» Задания
1. Выпишите из текста все татуировки-надписи, которые были у работавших в поле.
2. Перепишите из текста дословно отрывок от слов «В уцелевшей избенке» до слов «щегольские кавалергардские сапоги.» включительно.
3. Перескажите в виде списка абзац текста, начинающийся словами «От станции до совхоза», и сохраните его основные факты.

» Текст
----
Все хозяйственные постройки совхоза сгорели от немецкой бомбежки. То, что осталось, — зрелище мрачное. Заколоченные избы. Старухи, дети, собаки. Несколько девушек-подростков. Парень на костылях — в ситцевой рубахе без пояса, на груди две-три полоски, знаки ранения. Другой парень как будто здоров, но пригляделся — правая рука в черной кожаной перчатке: протез.
. . . . .
В уцелевшей избенке на окраине деревни расположился наш комбат. Сегодня, проходя мимо, видел, как он, поставив ногу на ступеньку крыльца, надраивал вишневой бархоткой свои щегольские кавалергардские сапоги.
. . . . .
Работаем в поле. Все обнажены до пояса. У многих татуировка. У кого «Лиза», у кого «Маруся», у одного: «За милых женщин!», а у высокого, светловолосого и голубоглазого парня — на левой руке, у самого плеча большие синие пунктирные буквы:
«Не забуду мать родную».
. . . . .
Ехали сюда из Болшева через Москву. Очень долго ждали чего-то у станции метро между Ярославским и Ленинградским вокзалами. Винтовки, составленные в козла. Шинельные скатки. Сидим на корточках или прямо на мостовой, на асфальте. Поем «Прощай, любимый город» и другое, такое же душещипательное. Идут мимо женщины, покачивают головами, вытирают кончиками платков глаза. Настроение, что называется, приподнятое. Видишь себя со стороны и любуешься, как любовался когда-то в детстве, в Петергофе, новобранцами и юнкерами в их выцветшей за лето защитной форме.
От Епихина узнал, что едем с Киевского вокзала. Удалось позвонить Александре Иосифовне.
Через Москву шли строем, с песнями:
Белоруссия родная, Украина дорогая…
. . . . .
А. И. ахнула, увидев меня. Загорелый, как черт, с забинтованной головой (солнечный ожог), с шинельной скаткой, с винтовкой, с саперной лопаткой на боку — таким она меня, вероятно, не представляла. Привезла мне гостинец — буханку хлеба. Весьма кстати, потому что кормят нас хоть и неплохо, но далеко не по-гвардейски. А. И. говорила по телефону с Самуилом Яковлевичем, он тоже хотел приехать, мы ждали его до последней минуты — не приехал, опоздал.
. . . . .
От станции до совхоза — сорок с чем-то километров — шли под палящим солнцем походным шагом с полной боевой выкладкой: ранец, в нем одеяло, НЗ, «личные вещи»… Кроме того, на тебе навьючено — скатка, винтовка, саперная лопата, штык в ножнах, подсумок, противогаз…
. . . . .
Еще о комбате.
Не знаю, чего ради некоторым ребятам из нашего взвода дали не совсем обычный наряд: поручили скосить траву на довольно большом участке. Может быть, там собирались что-нибудь строить. Я шел в редакцию, проходил мимо и, хотя сам косить не умею, увидел, что эти косари очень неловко работают косами. В это время проходил мимо наш комбат. Ответил на приветствия, остановился и тоже смотрит. Потом спрашивает у курсанта Полыхалова:
— Вы городской?
— Да.
----
» Исходные данные
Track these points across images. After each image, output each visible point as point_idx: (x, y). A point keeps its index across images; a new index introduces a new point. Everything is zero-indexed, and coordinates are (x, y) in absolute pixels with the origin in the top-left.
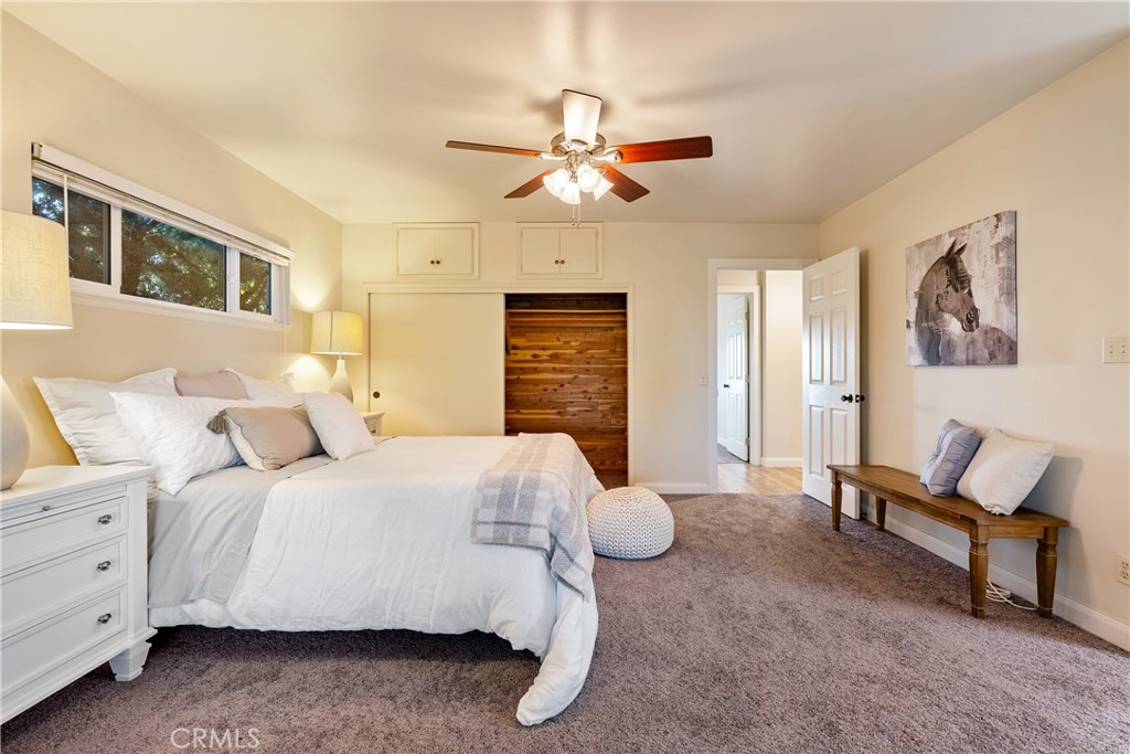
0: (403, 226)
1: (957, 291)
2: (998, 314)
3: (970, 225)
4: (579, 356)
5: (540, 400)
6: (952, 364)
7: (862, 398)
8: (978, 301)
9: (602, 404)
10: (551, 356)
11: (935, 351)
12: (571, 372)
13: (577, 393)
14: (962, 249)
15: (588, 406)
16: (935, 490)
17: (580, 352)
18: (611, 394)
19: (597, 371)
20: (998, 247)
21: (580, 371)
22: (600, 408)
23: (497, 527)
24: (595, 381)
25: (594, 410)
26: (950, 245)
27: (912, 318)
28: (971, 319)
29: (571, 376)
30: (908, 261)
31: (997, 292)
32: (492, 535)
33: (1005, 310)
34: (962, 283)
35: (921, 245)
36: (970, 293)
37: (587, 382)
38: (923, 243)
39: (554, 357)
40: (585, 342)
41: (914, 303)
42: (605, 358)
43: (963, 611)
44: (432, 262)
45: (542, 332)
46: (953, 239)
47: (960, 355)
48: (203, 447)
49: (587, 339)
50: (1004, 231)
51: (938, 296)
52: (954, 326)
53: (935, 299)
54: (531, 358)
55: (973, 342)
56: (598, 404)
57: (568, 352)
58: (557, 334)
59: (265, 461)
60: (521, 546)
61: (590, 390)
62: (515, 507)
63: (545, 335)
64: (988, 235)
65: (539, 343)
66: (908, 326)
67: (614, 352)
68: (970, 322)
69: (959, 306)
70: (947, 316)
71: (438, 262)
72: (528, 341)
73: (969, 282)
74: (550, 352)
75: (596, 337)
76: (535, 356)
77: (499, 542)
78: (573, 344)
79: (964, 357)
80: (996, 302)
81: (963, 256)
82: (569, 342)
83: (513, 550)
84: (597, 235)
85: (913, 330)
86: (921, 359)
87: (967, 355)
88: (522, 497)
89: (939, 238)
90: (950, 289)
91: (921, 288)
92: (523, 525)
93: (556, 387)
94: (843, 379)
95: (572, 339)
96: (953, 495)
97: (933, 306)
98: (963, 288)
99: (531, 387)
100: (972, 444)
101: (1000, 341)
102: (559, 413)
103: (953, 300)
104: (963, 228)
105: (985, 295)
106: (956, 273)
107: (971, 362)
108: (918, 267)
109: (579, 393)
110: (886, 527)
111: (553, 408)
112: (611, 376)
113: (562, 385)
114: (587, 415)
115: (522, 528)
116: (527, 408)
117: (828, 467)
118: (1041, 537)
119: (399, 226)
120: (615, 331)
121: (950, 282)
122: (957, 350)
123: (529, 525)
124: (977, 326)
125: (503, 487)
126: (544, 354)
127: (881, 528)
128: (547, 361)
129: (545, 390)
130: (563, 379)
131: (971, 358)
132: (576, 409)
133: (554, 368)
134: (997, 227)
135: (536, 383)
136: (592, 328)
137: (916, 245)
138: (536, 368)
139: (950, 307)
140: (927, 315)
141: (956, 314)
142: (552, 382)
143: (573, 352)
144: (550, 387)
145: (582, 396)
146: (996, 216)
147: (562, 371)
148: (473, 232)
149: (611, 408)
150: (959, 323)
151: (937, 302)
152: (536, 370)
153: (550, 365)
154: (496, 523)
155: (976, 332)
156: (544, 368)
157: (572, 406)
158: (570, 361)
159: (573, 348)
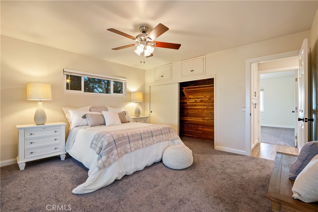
4: (209, 100)
5: (197, 115)
10: (200, 101)
13: (208, 113)
21: (209, 105)
29: (206, 107)
40: (211, 96)
48: (79, 121)
54: (194, 101)
57: (205, 99)
58: (202, 94)
59: (90, 125)
63: (198, 94)
65: (197, 97)
72: (194, 96)
76: (196, 101)
78: (207, 96)
82: (205, 96)
99: (194, 111)
102: (203, 119)
111: (201, 118)
113: (203, 110)
116: (193, 117)
126: (198, 100)
129: (198, 112)
130: (203, 108)
132: (208, 118)
133: (201, 105)
135: (196, 109)
142: (200, 109)
144: (200, 111)
147: (204, 106)
152: (196, 105)
156: (198, 105)
157: (207, 117)
158: (206, 102)
159: (207, 98)
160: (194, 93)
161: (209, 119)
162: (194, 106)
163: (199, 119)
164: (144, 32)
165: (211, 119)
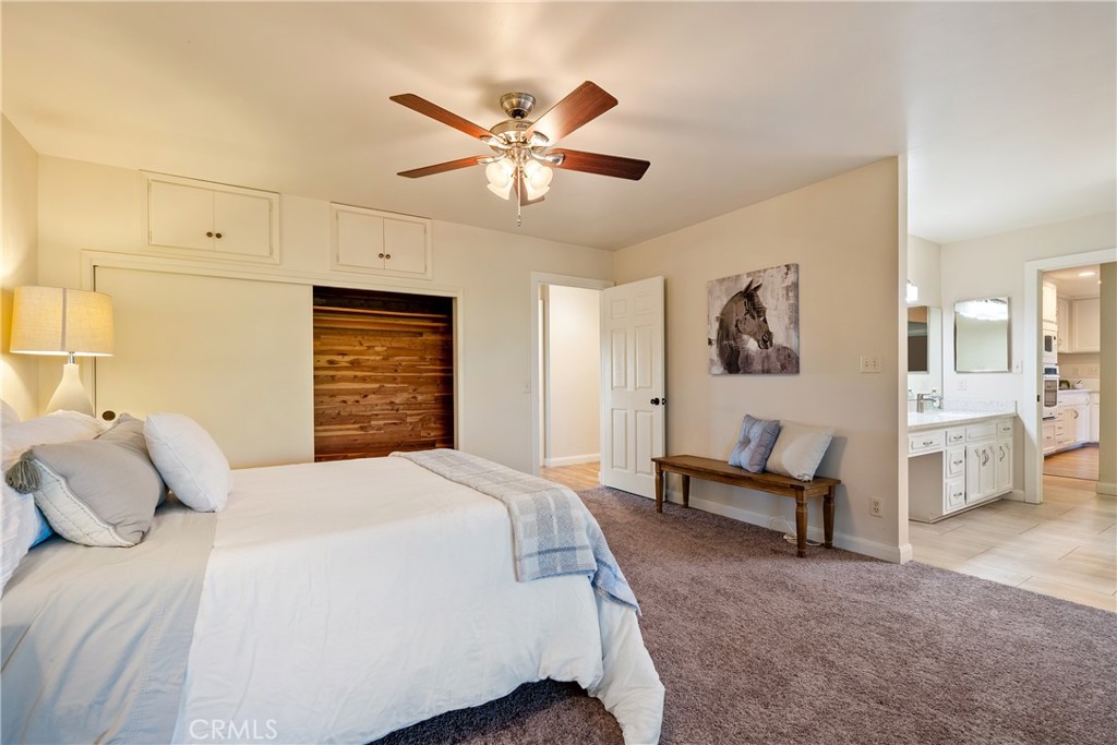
0: (157, 177)
1: (754, 318)
2: (788, 337)
3: (765, 271)
4: (385, 363)
5: (338, 414)
6: (750, 373)
7: (665, 401)
8: (772, 327)
9: (411, 415)
10: (352, 362)
11: (734, 362)
12: (375, 380)
13: (382, 405)
14: (758, 287)
15: (396, 419)
16: (755, 469)
17: (386, 359)
18: (420, 404)
19: (405, 380)
20: (788, 289)
21: (386, 379)
22: (409, 420)
23: (542, 557)
24: (404, 390)
25: (403, 421)
26: (748, 283)
27: (714, 337)
28: (766, 339)
29: (377, 386)
30: (710, 292)
31: (787, 320)
32: (538, 569)
33: (793, 333)
34: (758, 312)
35: (722, 281)
36: (765, 321)
37: (395, 391)
38: (724, 279)
39: (354, 365)
40: (392, 348)
41: (716, 325)
42: (413, 366)
43: (793, 555)
44: (210, 235)
45: (340, 334)
46: (750, 279)
47: (757, 366)
49: (394, 345)
50: (791, 278)
51: (737, 321)
52: (752, 345)
53: (734, 323)
54: (326, 364)
55: (768, 357)
56: (407, 415)
57: (372, 358)
58: (359, 338)
59: (119, 529)
60: (570, 573)
61: (397, 401)
62: (556, 532)
63: (343, 338)
64: (780, 279)
66: (710, 342)
67: (423, 359)
68: (765, 342)
69: (756, 330)
70: (745, 337)
71: (219, 236)
73: (764, 312)
74: (351, 358)
75: (405, 341)
76: (331, 362)
77: (546, 573)
78: (377, 349)
79: (760, 368)
80: (786, 328)
81: (759, 293)
82: (373, 347)
83: (560, 579)
84: (425, 232)
85: (715, 346)
86: (722, 369)
87: (763, 367)
88: (559, 518)
89: (738, 277)
90: (748, 316)
91: (722, 314)
92: (569, 549)
93: (357, 398)
94: (648, 385)
95: (378, 343)
96: (764, 471)
97: (733, 328)
98: (759, 317)
99: (327, 400)
100: (775, 432)
101: (789, 356)
102: (362, 428)
103: (751, 324)
104: (759, 272)
105: (777, 323)
106: (754, 305)
107: (766, 371)
108: (719, 297)
109: (387, 404)
110: (690, 505)
111: (354, 423)
112: (421, 384)
113: (365, 396)
114: (395, 428)
115: (568, 554)
117: (653, 460)
118: (826, 493)
119: (151, 176)
120: (424, 337)
121: (748, 312)
122: (755, 362)
123: (574, 549)
124: (771, 345)
125: (538, 511)
126: (343, 360)
127: (686, 506)
128: (346, 368)
129: (344, 402)
130: (366, 389)
131: (766, 368)
132: (382, 422)
133: (355, 377)
134: (787, 274)
135: (333, 394)
136: (399, 332)
137: (717, 280)
138: (333, 377)
139: (748, 330)
140: (727, 336)
141: (753, 335)
142: (353, 392)
143: (378, 358)
144: (351, 399)
145: (389, 407)
146: (787, 266)
147: (364, 380)
148: (271, 204)
149: (421, 420)
150: (756, 343)
151: (736, 326)
152: (332, 379)
153: (351, 373)
154: (539, 553)
155: (770, 350)
156: (343, 376)
157: (377, 420)
158: (374, 369)
159: (378, 354)
160: (325, 334)
161: (385, 424)
162: (328, 382)
163: (348, 429)
164: (518, 113)
165: (394, 424)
----
» Ваши ответы
1. «Лиза», «Маруся», «За милых женщин!», «Не забуду мать родную».

2.
В уцелевшей избенке на окраине деревни расположился наш комбат. Сегодня, проходя мимо, видел, как он, поставив ногу на ступеньку крыльца, надраивал вишневой бархоткой свои щегольские кавалергардские сапоги.

3.
- Путь: от станции до совхоза, сорок с лишним километров.
- Условия: палящее солнце, походный шаг, полная боевая выкладка.
- В ранце: одеяло, НЗ, «личные вещи».
- Кроме того, на себе: скатка, винтовка, саперная лопата, штык в ножнах, подсумок, противогаз.